O Ministério Público do Rio Grande do Sul (MPRS) ajuizou uma ação civil pública contra a CEEE-D Equatorial Energia e o Município de Pelotas com o objetivo de garantir a retirada de fios e cabos soltos, rompidos, inativos ou instalados de forma irregular nos postes da zona urbana. A medida judicial, protocolada no dia 10 de março de 2026, é o desdobramento de um inquérito civil que identificou a precariedade do sistema compartilhado de distribuição de energia elétrica e de telecomunicações no município gaúcho.
De acordo com informações do MPRS, a situação da rede aérea tem se agravado nos últimos anos, resultando em sérios riscos à segurança da população e provocando visível poluição visual. O promotor de Justiça Adriano Zibetti, autor da ação, destaca que a precarização das instalações configura uma degradação do meio ambiente urbano, além de expor falhas na prestação de serviços essenciais, como o fornecimento de energia elétrica, telefonia e internet. Esse tipo de litígio estabelece um importante precedente jurídico no Brasil, onde o acúmulo de fiação abandonada por empresas de telecomunicações em postes é um problema crônico na infraestrutura dos grandes centros urbanos.
Quais são os principais riscos identificados pela fiação irregular?
A investigação conduzida pelo Ministério Público apontou que a fiação excedente e mal conservada ultrapassa a questão estética, atingindo diretamente a segurança pública. Cabos rompidos ou pendentes podem causar acidentes graves com pedestres e veículos, além de facilitar curtos-circuitos e interrupções inesperadas em serviços básicos.

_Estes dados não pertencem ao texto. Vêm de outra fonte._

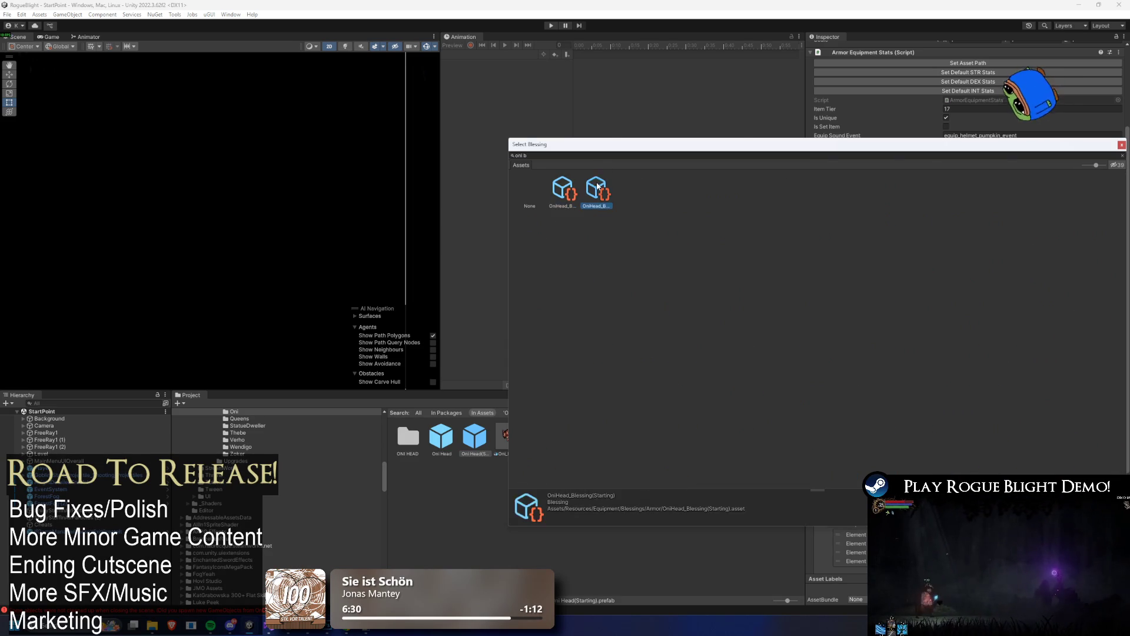
{"action": "key", "text": "Return"}
{"action": "double_click", "coordinate": [973, 153]}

Para o promotor Zibetti, a manutenção deficiente do sistema compartilhado entre a distribuidora de energia e as empresas de telecomunicações é uma violação dos direitos do consumidor e das normas de urbanismo vigentes.

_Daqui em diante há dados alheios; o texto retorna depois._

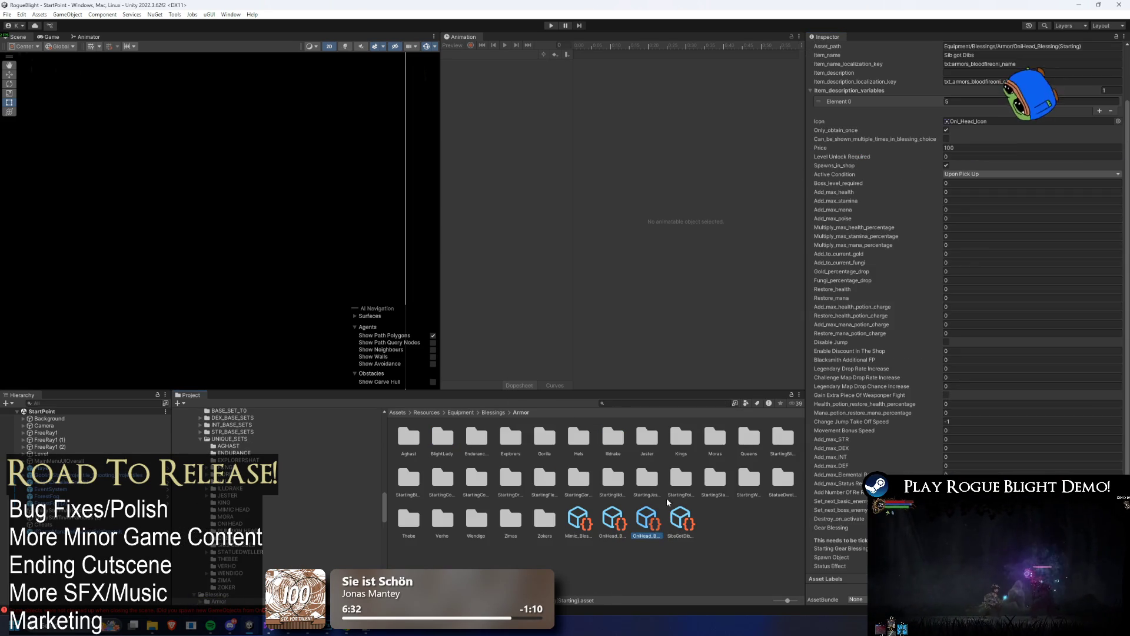
{"action": "scroll", "coordinate": [1030, 171], "scroll_direction": "down", "scroll_amount": 3}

A ação ressalta que, embora tenham ocorrido tratativas anteriores e mutirões pontuais para a limpeza da fiação, as medidas adotadas pelas empresas e pelo poder público local foram consideradas insuficientes e descontinuadas. A falta de uma política de manutenção constante permitiu que o emaranhado de cabos voltasse a se acumular, mantendo o cenário de risco e desorganização na infraestrutura urbana de Pelotas.

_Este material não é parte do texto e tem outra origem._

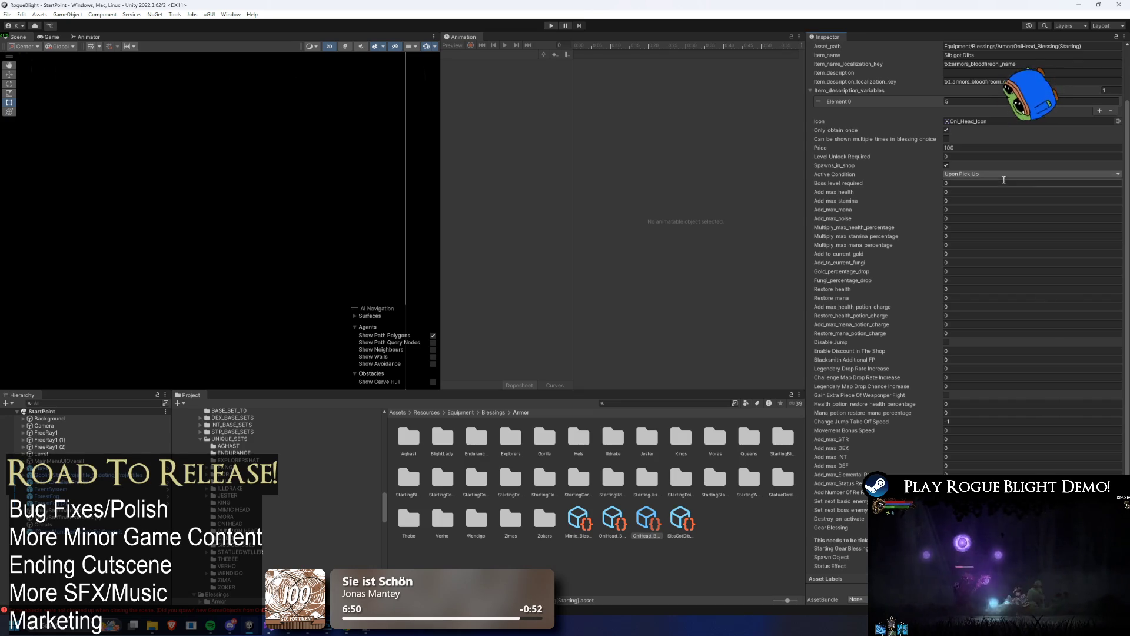
{"action": "scroll", "coordinate": [975, 168], "scroll_direction": "up", "scroll_amount": 3}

Qual é o prazo estabelecido para a CEEE-D apresentar soluções?
Na petição inicial, o MPRS requer a concessão de uma tutela de urgência para que a CEEE-D Equatorial Energia apresente, no prazo máximo de 60 dias, um plano de trabalho detalhado. Este documento deve conter um cronograma rigoroso para a limpeza integral da fiação irregular em todo o município, acompanhado do envio de relatórios periódicos à Justiça para comprovação das etapas cumpridas. O descumprimento dessas obrigações pode acarretar o pagamento de multa diária, conforme solicitado pelo órgão ministerial.
Além da regularização física dos postes, o Ministério Público busca a condenação das partes ao pagamento de indenização por danos morais coletivos, em virtude do tempo em que a população foi exposta ao perigo e à degradação visual do espaço comum. O órgão entende que a reparação financeira é necessária para desencorajar a reincidência da omissão na gestão da infraestrutura compartilhada.
Qual o papel da Prefeitura de Pelotas no processo judicial?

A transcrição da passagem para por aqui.